Industry watchers say even though Southeast Asia is largely still developing, the region of 650 million people is primed for sharp growth, thanks to its fast adaptability to the internet and technology. Currently, only about 3% of the region’s retail is done online, but a report by Google and Singapore state investment vehicle Temasek projects it could hit $200 billion by 2025.

“The internet is a great technology that can help young people and small businesses. It is especially good for developing countries,” said Ma, adding that with enough support for young entrepreneurs and innovations, “what happened in China in the past 19 years can also happen in other countries.”

He emphasized the deficiencies that Asia experiences today in areas such as technology, banking and retail are golden opportunities that will help the region excel in these areas in the coming years to be the leader of the “third technology revolution,” enabling it to surpass Europe and the U.S.

For SyPhong Bu, the founder of a Hanoi-based fintech company OnOnPay, the Alibaba founder’s message of collective growth spoke to him loud and clear.

He said OnOnPay now takes a small cut from each transaction when the customer uses his company’s e-wallet platform. However, this means store owners reap little benefit from promoting cashless transaction.
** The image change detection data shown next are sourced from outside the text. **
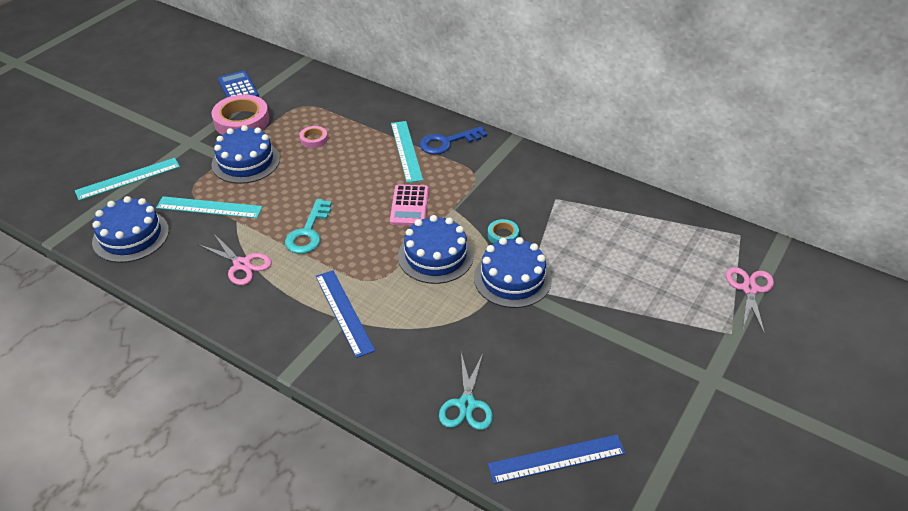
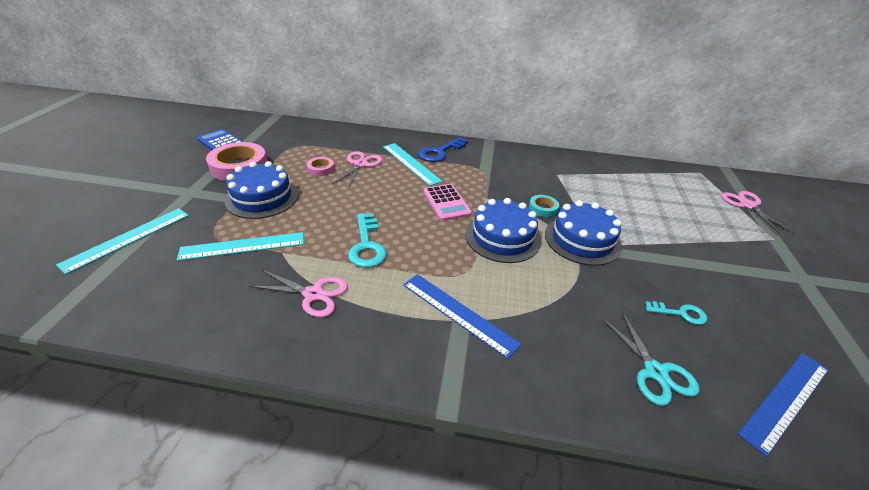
camera: 25 degrees left, 5 degrees down
(131, 236) = (154, 297): blue cake -> none
(355, 142) = (360, 164): none -> pink scissors
(539, 370) = (680, 313): none -> turquoise key

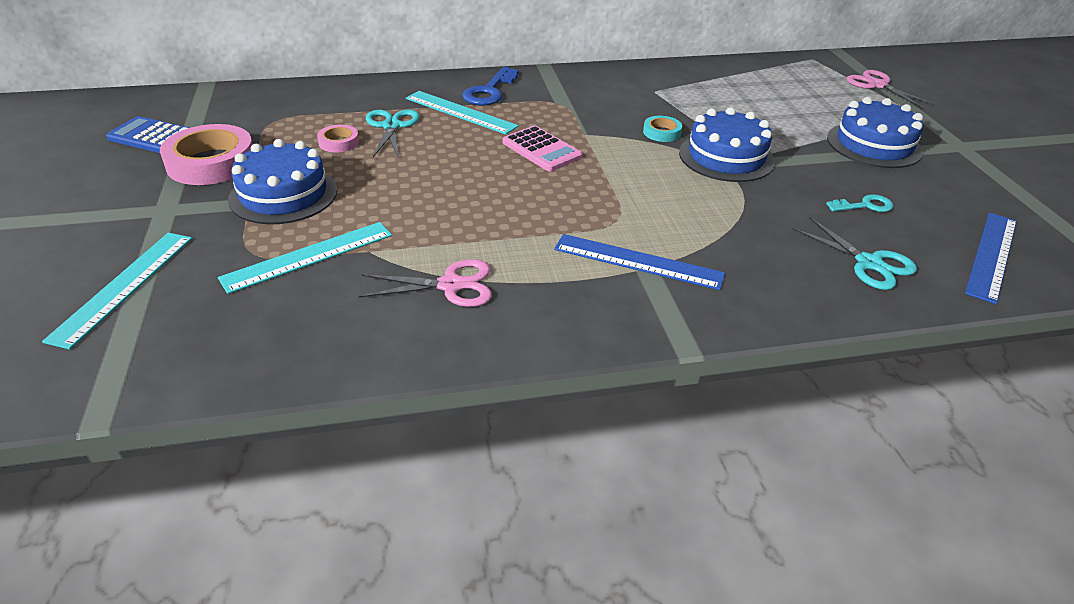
camera: 20 degrees left, 0 degrees up
(360, 164) = (391, 126): pink scissors -> turquoise scissors
(367, 245) = (476, 218): turquoise key -> none
(502, 237) = (635, 174): blue cake -> blue cake (874, 145)

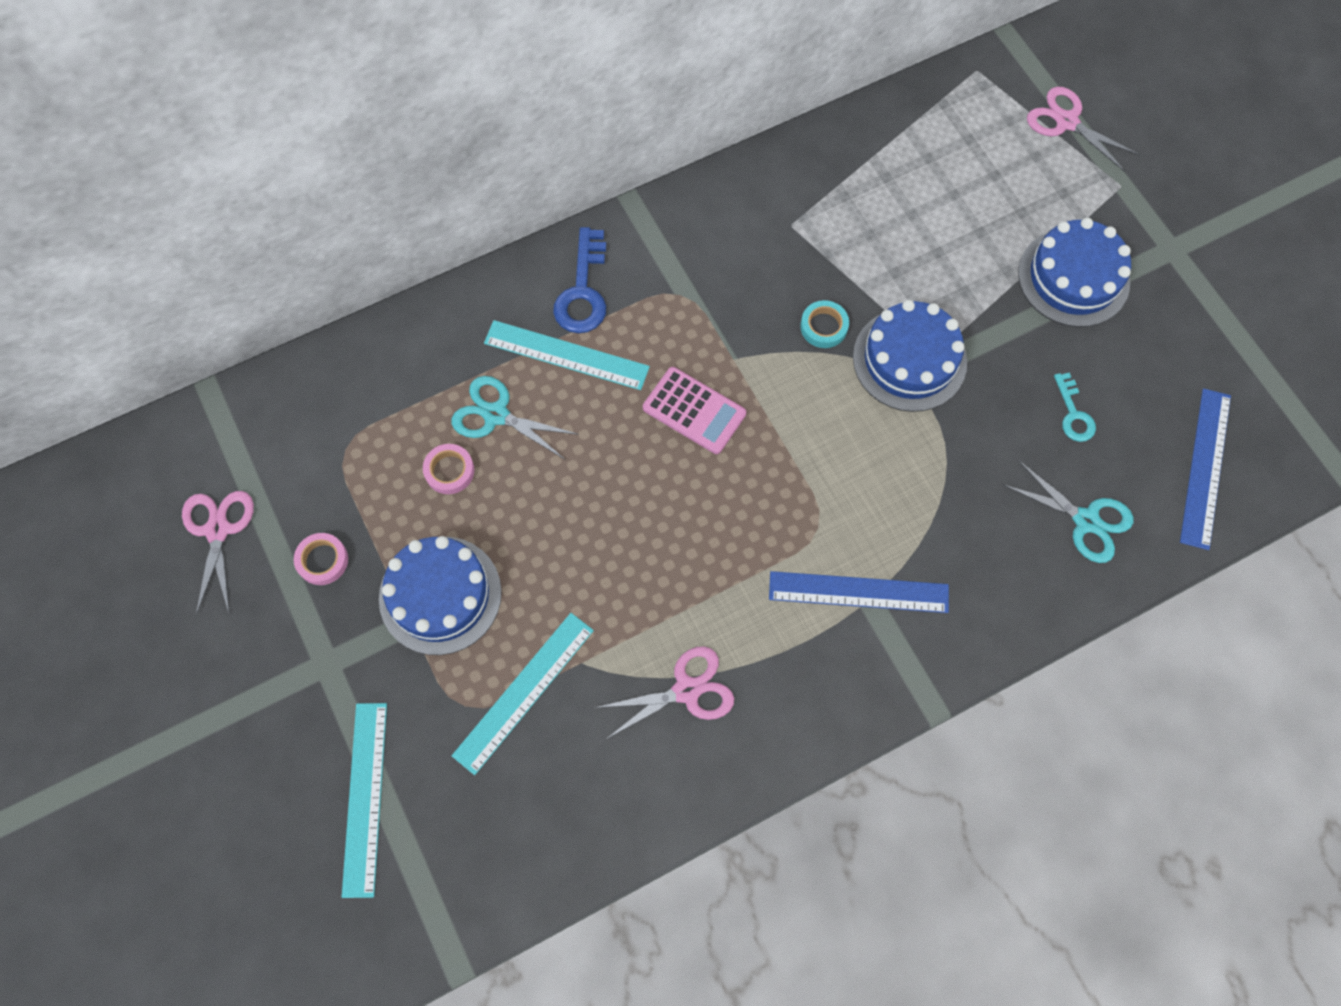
camera: 15 degrees left, 30 degrees up
(152, 137) = (218, 530): blue calculator -> pink scissors
(211, 162) = (322, 560): pink tape -> pink tape, size x0.49
(391, 126) = (496, 415): turquoise scissors -> turquoise scissors turned 45 degrees counterclockwise
(865, 205) = (1073, 414): turquoise key -> turquoise key turned 105 degrees clockwise

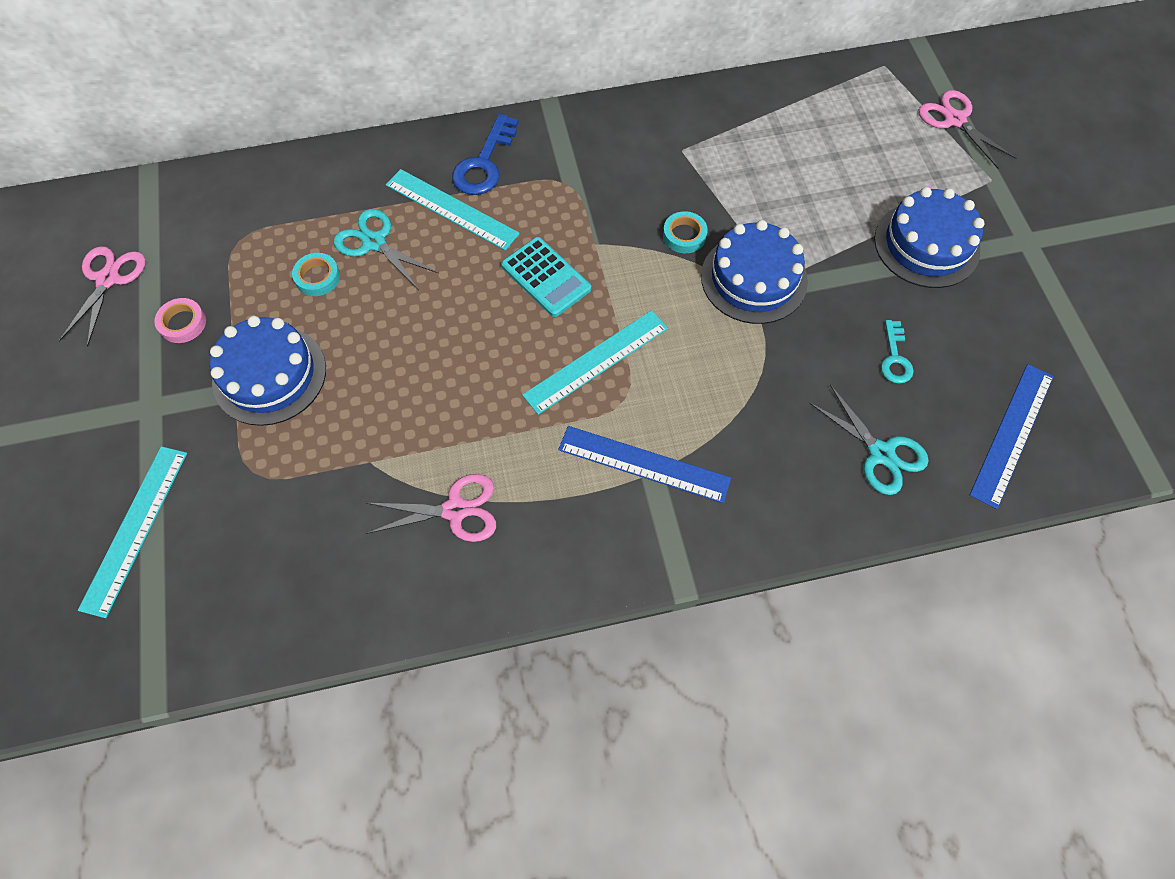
camera: 15 degrees right, 5 degrees down
(449, 471) = (317, 277): pink tape -> turquoise tape
(524, 692) = (309, 474): turquoise ruler -> turquoise ruler (596, 361)
(694, 411) = (546, 277): pink calculator -> turquoise calculator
After lectures from Alibaba executives and other trainers and site visits to a Taobao village, Hema (now also known as Freshippo) and partners in the Alibaba’s ecosystem, he said he realizes the most-effective and sustainable way forward is for OnOnPay to find ways to boost the store’s own revenue. That creates a formula for a mutually beneficial and sustainable relationship, he said.

Information-sharing was a key takeaway for Francesca Chia from Malaysia. By being at the nerve center of Alibaba, she witnessed how the company is able to use analytics to empower its partners, letting the entire ecosystem flourish.
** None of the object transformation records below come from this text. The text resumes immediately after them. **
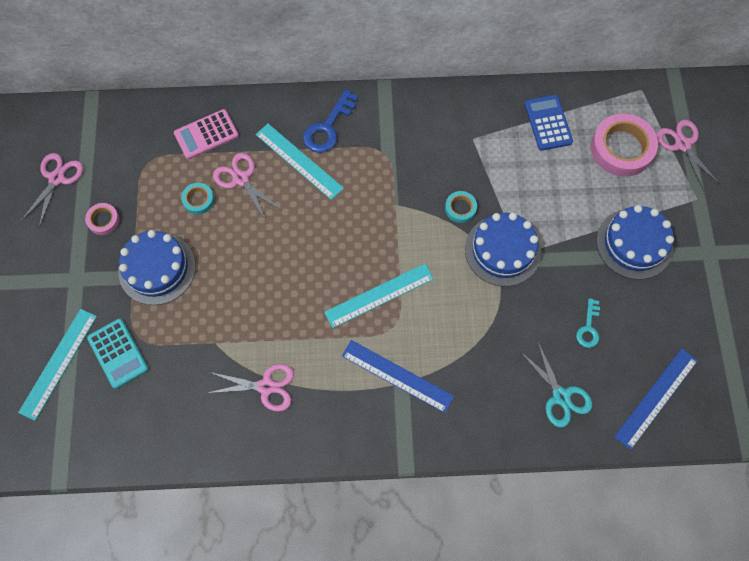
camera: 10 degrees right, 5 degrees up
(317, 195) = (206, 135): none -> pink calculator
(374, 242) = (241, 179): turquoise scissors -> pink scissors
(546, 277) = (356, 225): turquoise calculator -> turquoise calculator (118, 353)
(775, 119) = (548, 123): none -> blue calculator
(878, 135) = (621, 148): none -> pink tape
“To me, this speaks to how much we can do if my team can create a better system that takes information to empower others to make better decisions, then feeds it back to the system. By doing so, we can make the entire engine smarter,” said Chia.

This is the second eFounders Fellowship training program offered by Alibaba Business School and UNCTAD. In November last year, a group of entrepreneurs with Africa-based ventures also underwent the similar training. Organizers said they plan to extend the program for people from other regions in the near future.